CMD ["uvicorn", "app.main:app",
     "--host", "0.0.0.0",
     "--port", "8080",
     "--workers", "1",
     "--timeout-graceful-shutdown", "25"]

Or via Python:

import uvicorn

if __name__ == "__main__":
    uvicorn.run(
        "app.main:app",
        host="0.0.0.0",
        port=8080,
        workers=1,
        timeout_graceful_shutdown=25,
    )

25 seconds is a value that fits into the budget with terminationGracePeriodSeconds: 60 and preStop: sleep 10 (50 seconds are left for uvicorn + resources).

Common mistakes

No preStop — kube-proxy doesn't manage to update the routes, new requests go to the dying pod and get 502.

terminationGracePeriodSeconds: 30 (the default value) — with preStop 10, uvicorn is left with 20 seconds. Long requests or slow resource closing → SIGKILL in the middle.

One /health for both probes — on shutdown we return 503, Kubernetes interprets it as "the pod is dead" and restarts it, breaking graceful shutdown.

Liveness checks the database connection — if the database is unavailable, liveness fails and Kubernetes restarts the pod.
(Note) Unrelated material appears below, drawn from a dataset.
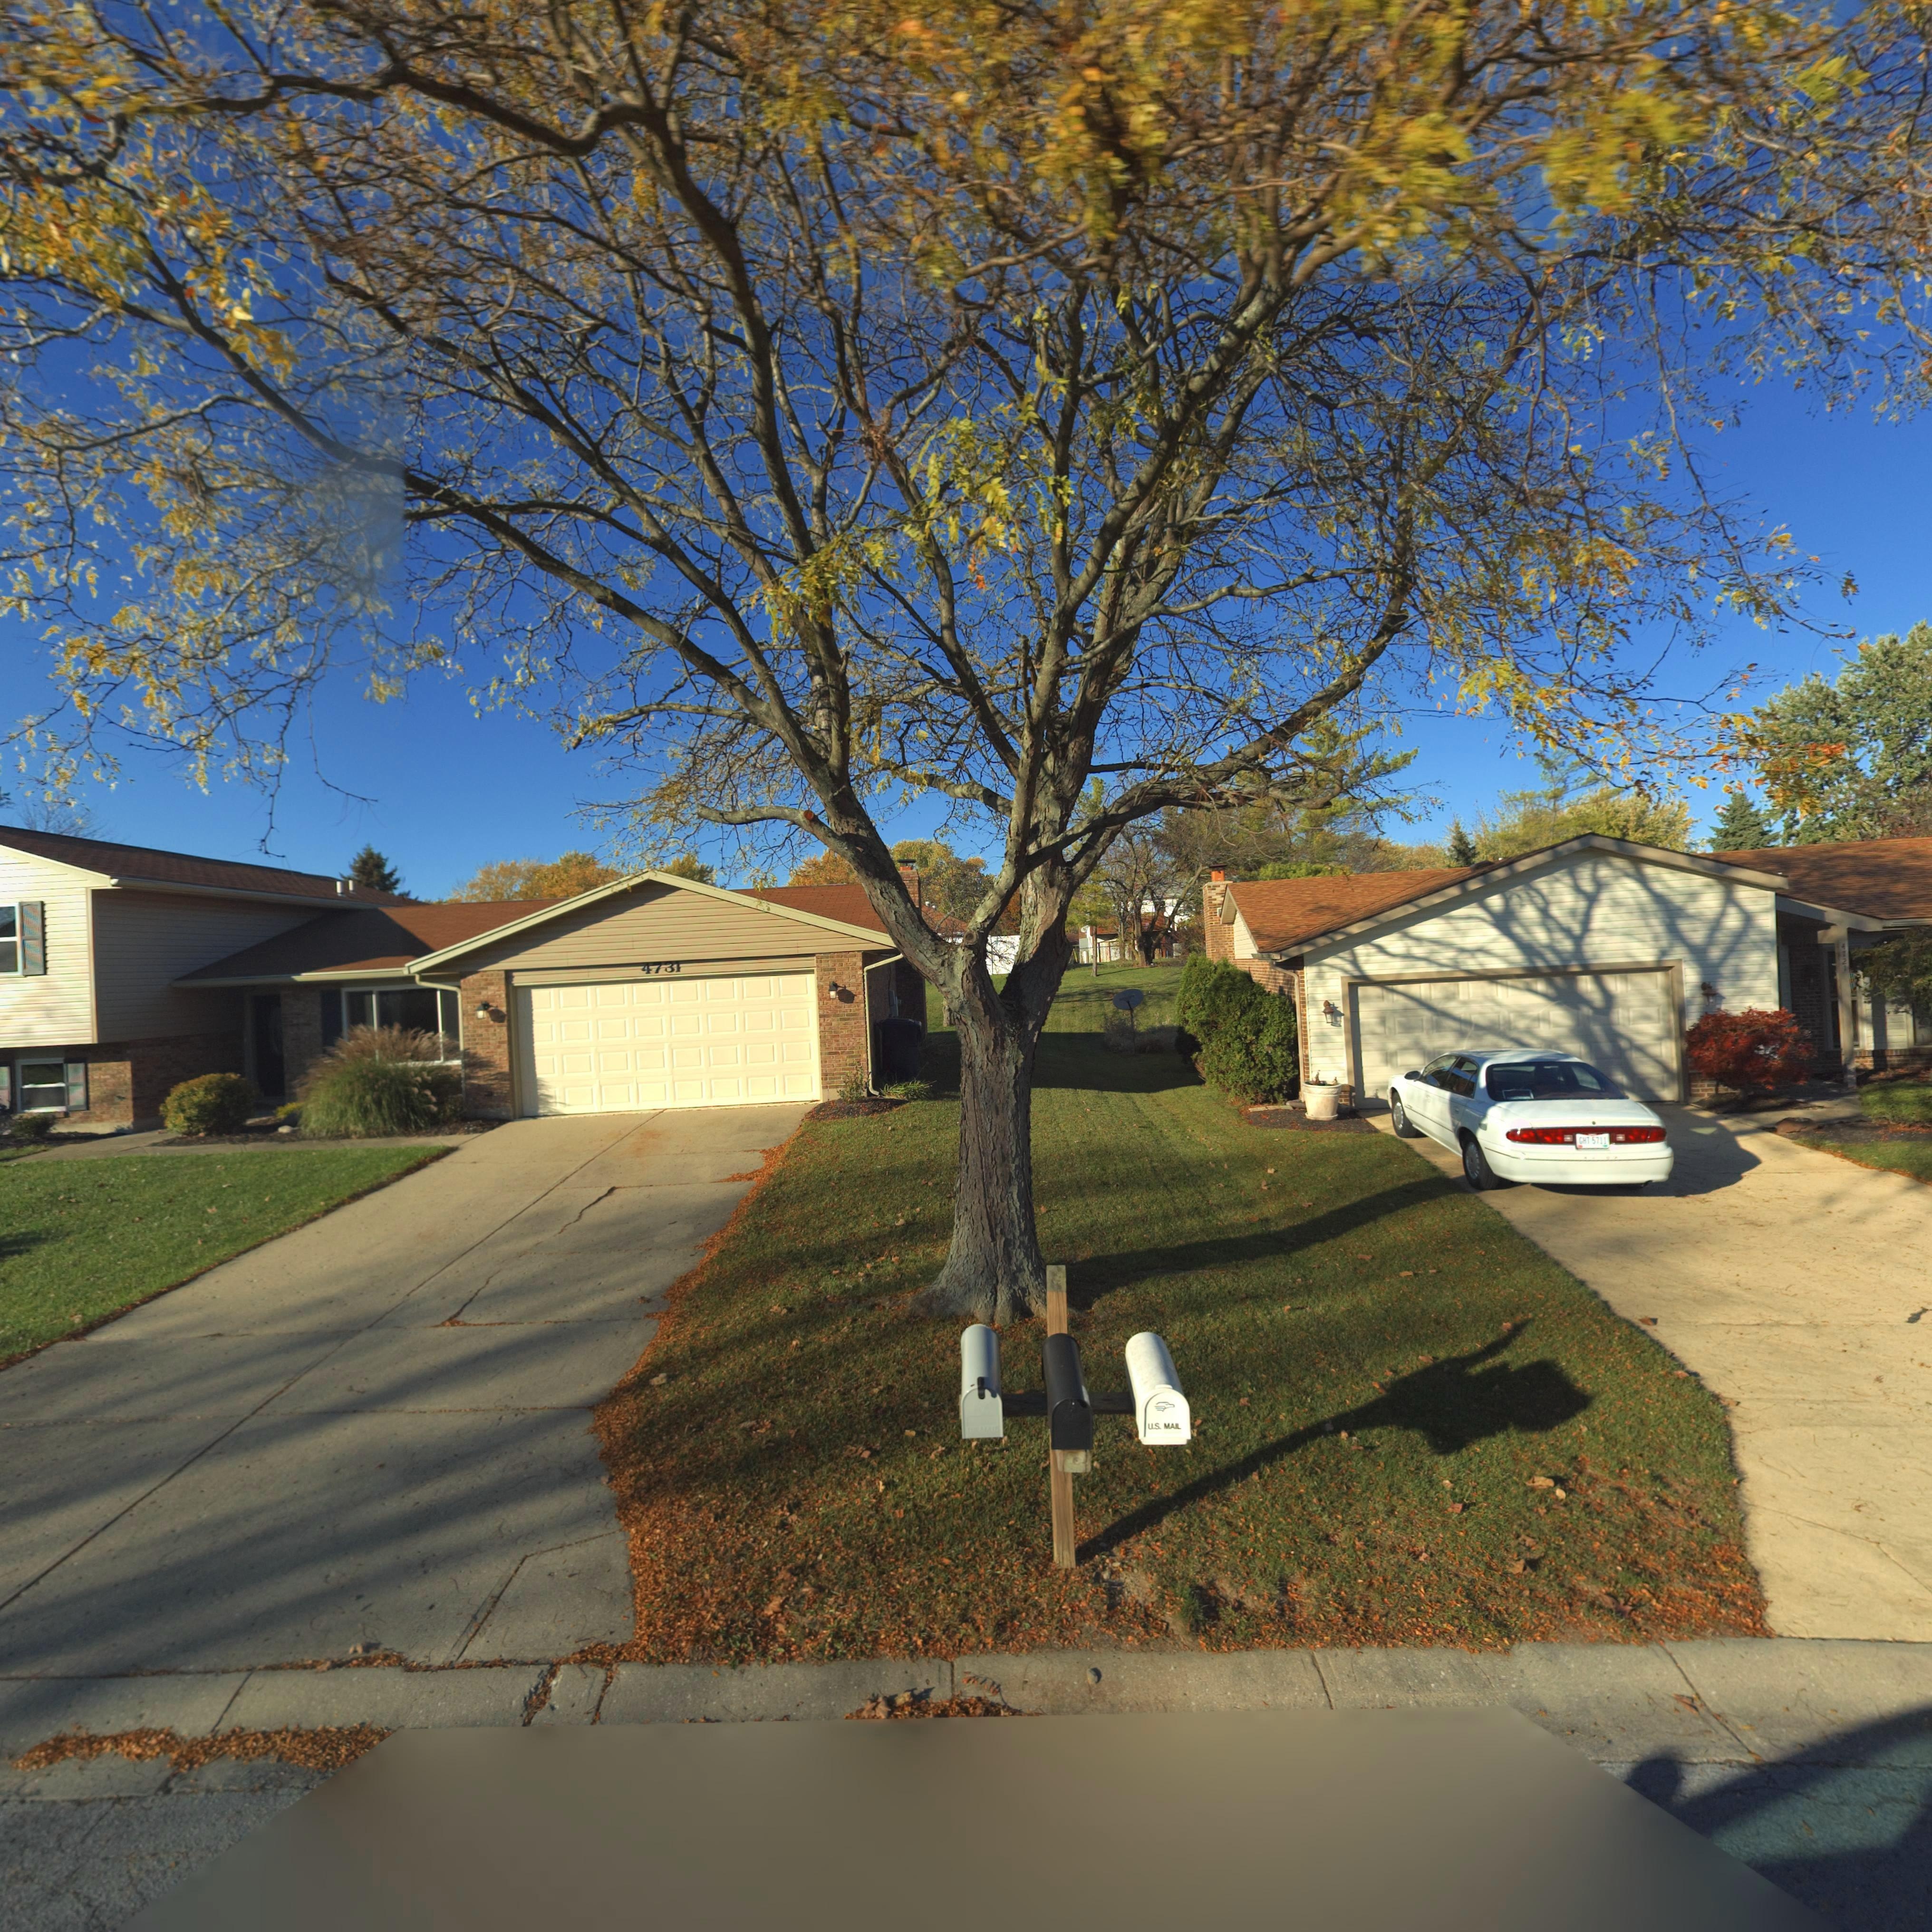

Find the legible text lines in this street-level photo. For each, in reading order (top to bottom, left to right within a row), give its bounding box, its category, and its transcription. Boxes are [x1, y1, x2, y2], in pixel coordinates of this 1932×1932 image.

[640, 959, 682, 976] StreetNumber: 4731
[1840, 942, 1848, 973] StreetNumber: 4721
Liveness must always respond 200 while the process is alive; it doesn't check external dependencies.

timeout_graceful_shutdown not set in uvicorn — a forced kill without waiting for current requests.

In short

  • preStop: sleep 10 is mandatory — it gives kube-proxy time to remove the pod from the routes before SIGTERM.
  • terminationGracePeriodSeconds: 60 — the default of 30 isn't enough given preStop and uvicorn graceful.
  • Readiness and liveness — different endpoints with different behaviour on shutdown: readiness returns 503, liveness stays 200.
  • Liveness doesn't check external dependencies — only whether the process is alive.
  • maxSurge: 1, maxUnavailable: 0 — the new pod enters traffic before the old one shuts down.
  • --timeout-graceful-shutdown 25 is set explicitly in uvicorn.
  • app_state.ready = False is set first in the lifespan shutdown — removes the pod from traffic before closing resources.